INPUT DATA »
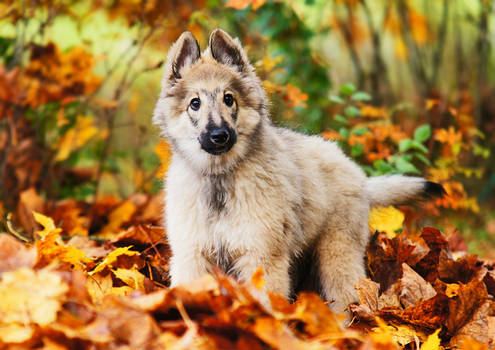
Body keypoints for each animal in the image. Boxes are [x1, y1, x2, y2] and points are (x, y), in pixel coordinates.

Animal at [152, 29, 446, 314]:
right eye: (195, 103)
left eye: (228, 99)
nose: (219, 136)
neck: (220, 179)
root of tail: (360, 177)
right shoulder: (192, 255)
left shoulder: (262, 257)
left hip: (336, 255)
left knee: (347, 296)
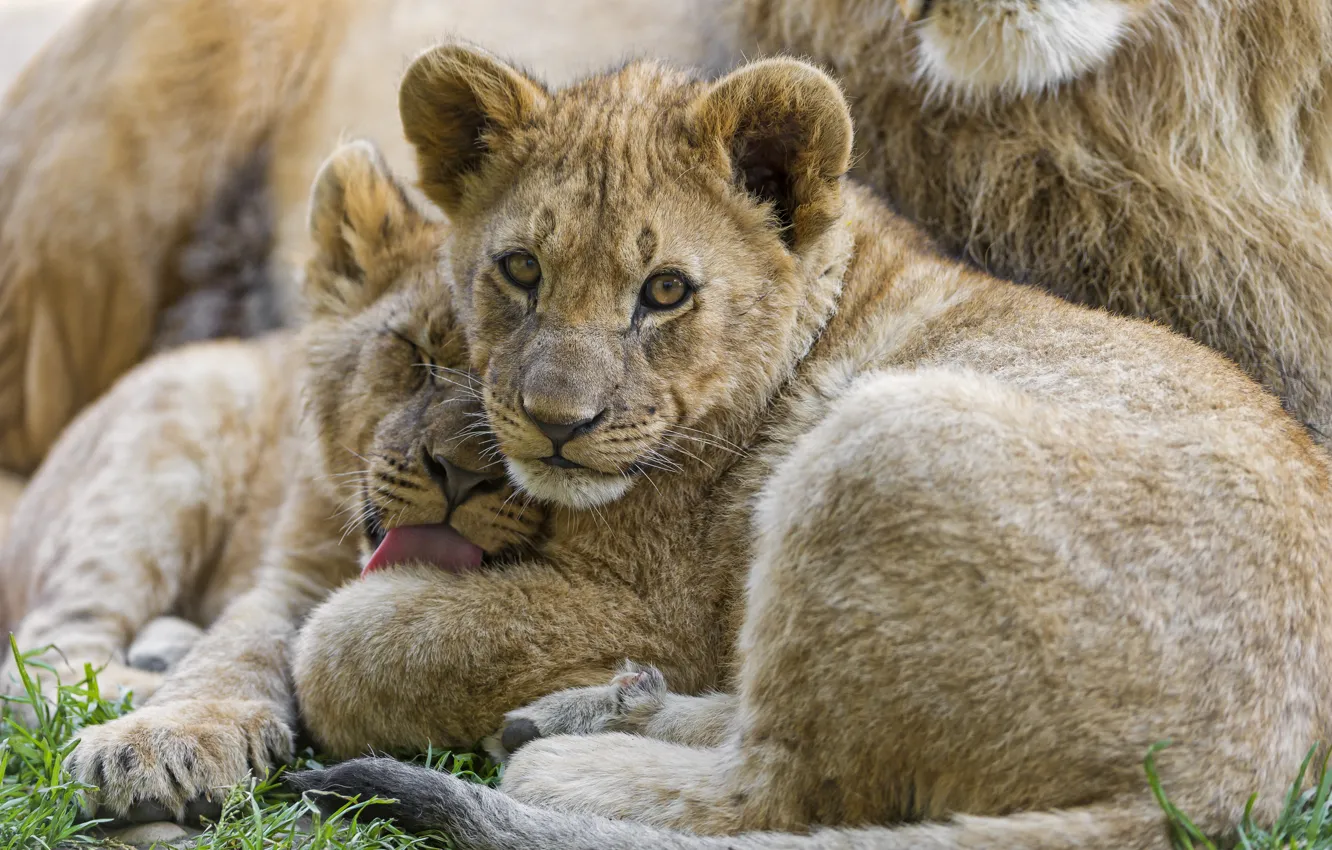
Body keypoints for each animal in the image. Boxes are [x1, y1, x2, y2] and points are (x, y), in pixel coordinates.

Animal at [285, 47, 1332, 850]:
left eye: (666, 291)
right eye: (520, 269)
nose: (555, 422)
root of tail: (1230, 779)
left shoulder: (652, 609)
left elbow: (341, 646)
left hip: (878, 441)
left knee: (786, 793)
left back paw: (562, 758)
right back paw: (599, 708)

TASK STATEMENT » In the listing above, the line containing "root of tail: (1230, 779)" and all lines after it are to be restated word for word.

ANSWER TO THIS EXERCISE »
root of tail: (1230, 779)
left shoulder: (652, 609)
left elbow: (341, 646)
left hip: (878, 441)
left knee: (786, 793)
left back paw: (562, 758)
right back paw: (599, 708)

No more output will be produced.